If some variable is pointing to some block of memory somewhere, what value is assigned to that variable when the memory block is freed ? or the fact that it is non nil-able means the block of memory can never be freed (except by the O/S when the app ends) ? Additionally, before the address of a dynamically allocated block of memory was assigned to it, what value did it have if it couldn't be nil ?
How does Dart deal with those situations ? (I watched the video and read the intro to the language in the web site but... obviously that is quite insufficient to have a reasonable grasp on the language.)
Dart has GC, no memory management.
"Sound Null Safety" is separate from memory management.
When a non-nullable variable is declared without initialization it must be annotated with "
late" modifier and internally it is inited to null(hidden), and at each usage of that var in function body compiler inserts a run-time null-check that raises exception if var is null. Modifier "late" means - verify at run-time.
Compiler advises at the point of usage of such "late" variable that it may raise an exception if you forgot to initialize it - "you better wrap it in TRY block".
In FPC a variable may become a dangling reference even though not NIL, it's a possible "
use after free" error. As usual in Object Pascal code.
"Sound Null Safety" is not about memory management.
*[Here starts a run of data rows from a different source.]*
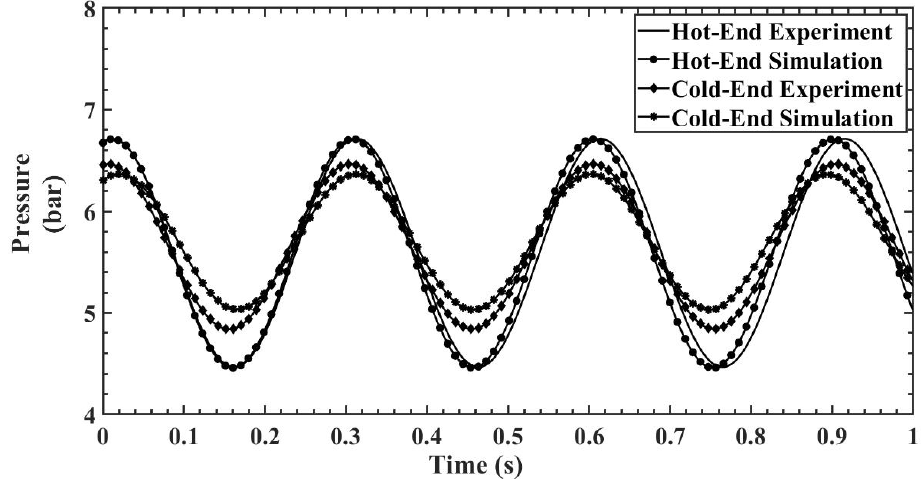
Figure 9. Hot- and cold-section pressure characteristics of a 300 mesh regenerator at 200 RPM.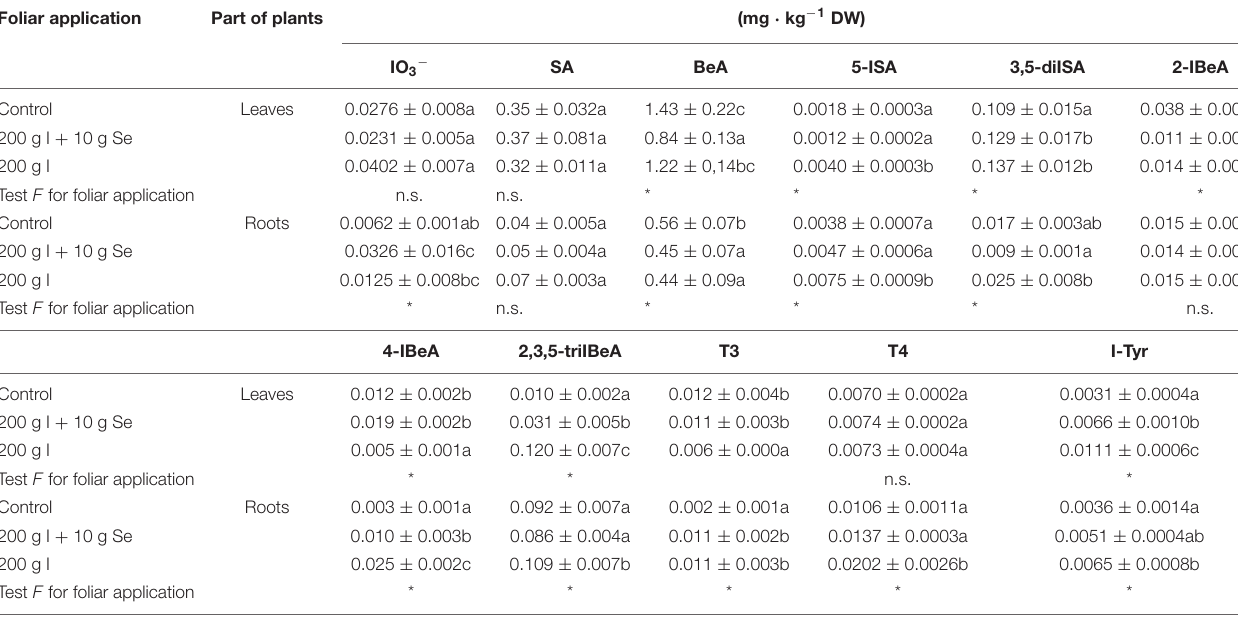
TABLE 6 | Content of iodates (IO 3 − ), salicylic acid (SA), benzoic acid (BeA), iodosalicylates [5-iodosalicylic acid (5-ISA) and 3,5-diiodosalicylic acid (3,5-diISA)], iodobenzoates [2-iodobenzoic acid (2-IBeA), 4-iodobenzoic acid (4-IBeA), 2,3,5-triiodobenzoic acid (2,3,5-triIBeA)], iodotyrosine (I-Tyr), and plant-derived thyroid hormone analogs (PDTHAs), i.e., triiodothyronine (T3) and thyroxine (T4) in carrot storage roots–results only from 1 year of study. Foliar application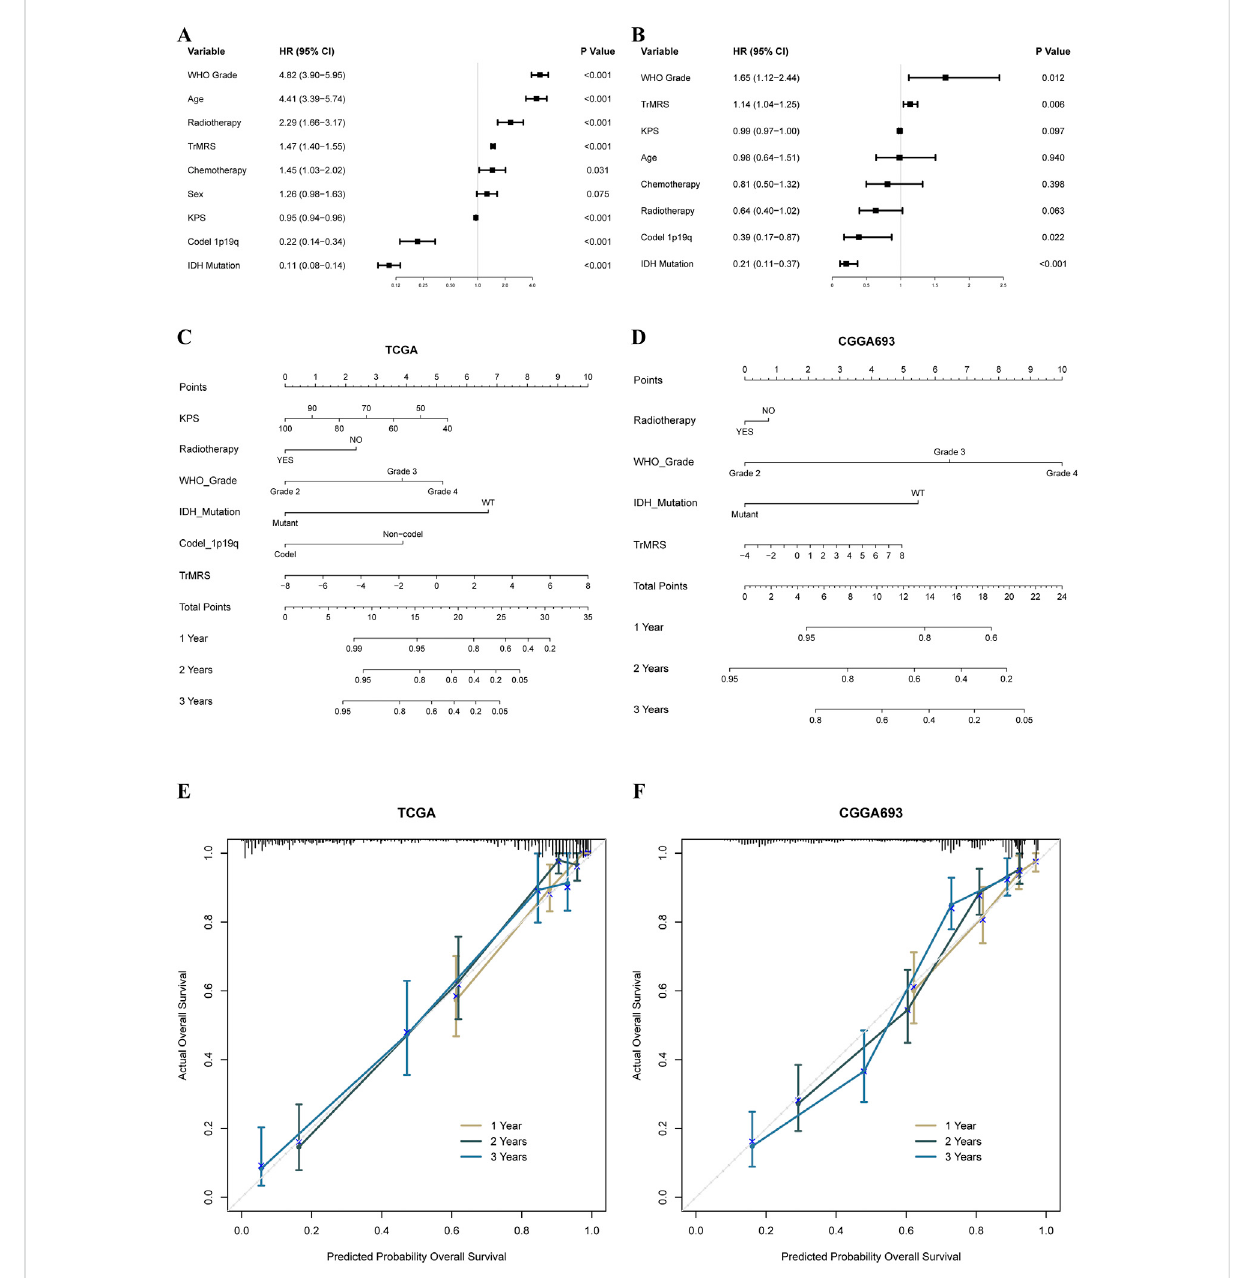
FIGURE 7 Prognostic value of TrMRS and construction of TrMRS-based nomograms. (A) Univariate and (B) Multivariate Cox regression analyses of potentialprognosticfactorsinoverallsurvivalofgliomas.Nomogramof1-,2-,and3-yearssurvivalofgliomapatientsbasedon (C) TCGAcohort( N = 655), (D) CGGA cohort ( N = 415). Calibration plots of the nomogram based on (E) TCGA cohort and (F) CGGA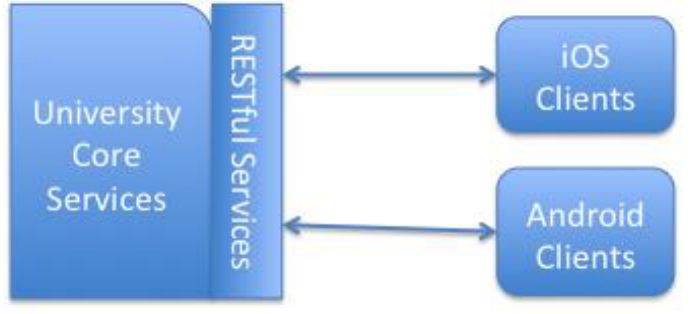
Figure 1 Communication with the campus applications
Seems to me there's got to be a way to coerce a non nil-able variable into being nil and once that is done then it has all the problems associated with nil variables (particularly if the compiler believes its value cannot be nil.)
In Dart, no.
FPC has VAR parameters.
Declarations like this with typeless VAR parameter:
FreeAndNil(var obj);There could be special case for "?" without type:
FreeAndNil(var obj?); , and compiler must not accept non-NILable argument for such VAR parameter.